Originally Posted by
Mario L
fat(g) protein(g) carbs(g) calories
4:30 AM 1 scoop whey protein 1 24 3 117
1 cup oatmeal 6 10 54 300
coffee w/splenda
5:30 AM workout
7:00 AM 1 scoop whey protein 1 24 3 117
1 cup oatmeal 6 10 54 310
10:00 AM 2 eggs 10 12 2 146
2 egg whites 0 7 0 28
This should be a more significant meal and is stretched a bit too far from your pwo shake. I suggest something more like your 1pm meal.

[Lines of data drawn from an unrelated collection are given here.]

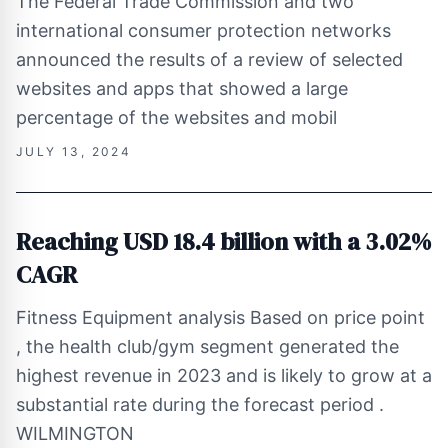
The Federal Trade Commission and two
international consumer protection networks
announced the results of a review of selected
websites and apps that showed a large
percentage of the websites and mobil
JULY 13, 2024
Reaching USD 18.4 billion with a 3.02%
CAGR
Fitness Equipment analysis Based on price point
, the health club/gym segment generated the
highest revenue in 2023 and is likely to grow at a
substantial rate during the forecast period .
WILMINGTON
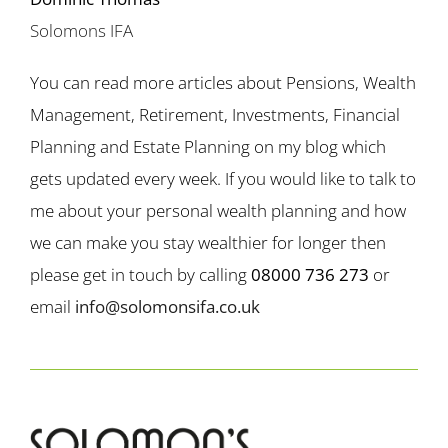
Solomons IFA
You can read more articles about Pensions, Wealth
Management, Retirement, Investments, Financial
Planning and Estate Planning on my blog which
gets updated every week. If you would like to talk to
me about your personal wealth planning and how
we can make you stay wealthier for longer then
please get in touch by calling
08000 736 273
or
email
info@solomonsifa.co.uk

1:00 PM 8oz chicken breast 8 70 0 352
1 cup long grain brown rice 1.8 5 45 216.2
10 oz broccoli/spinich 0 6 12 72
Great meal!
4:00 PM 8oz talipia 2 42 0 186
10 oz spinich 0 6 9 60
1 cup long grain brown rice 1.8 5 45 216.2
1 scoop whey 1 24 3 117
Drop the rice here as we are increasing you 10am meal
8:00 PM 2oz almonds 28 12 12 348
1 scoop casein protein 2 23 3 122
I would cut back on almond a little here and if possible eat a real food meal eg. tin of tuna. Casien is good though here.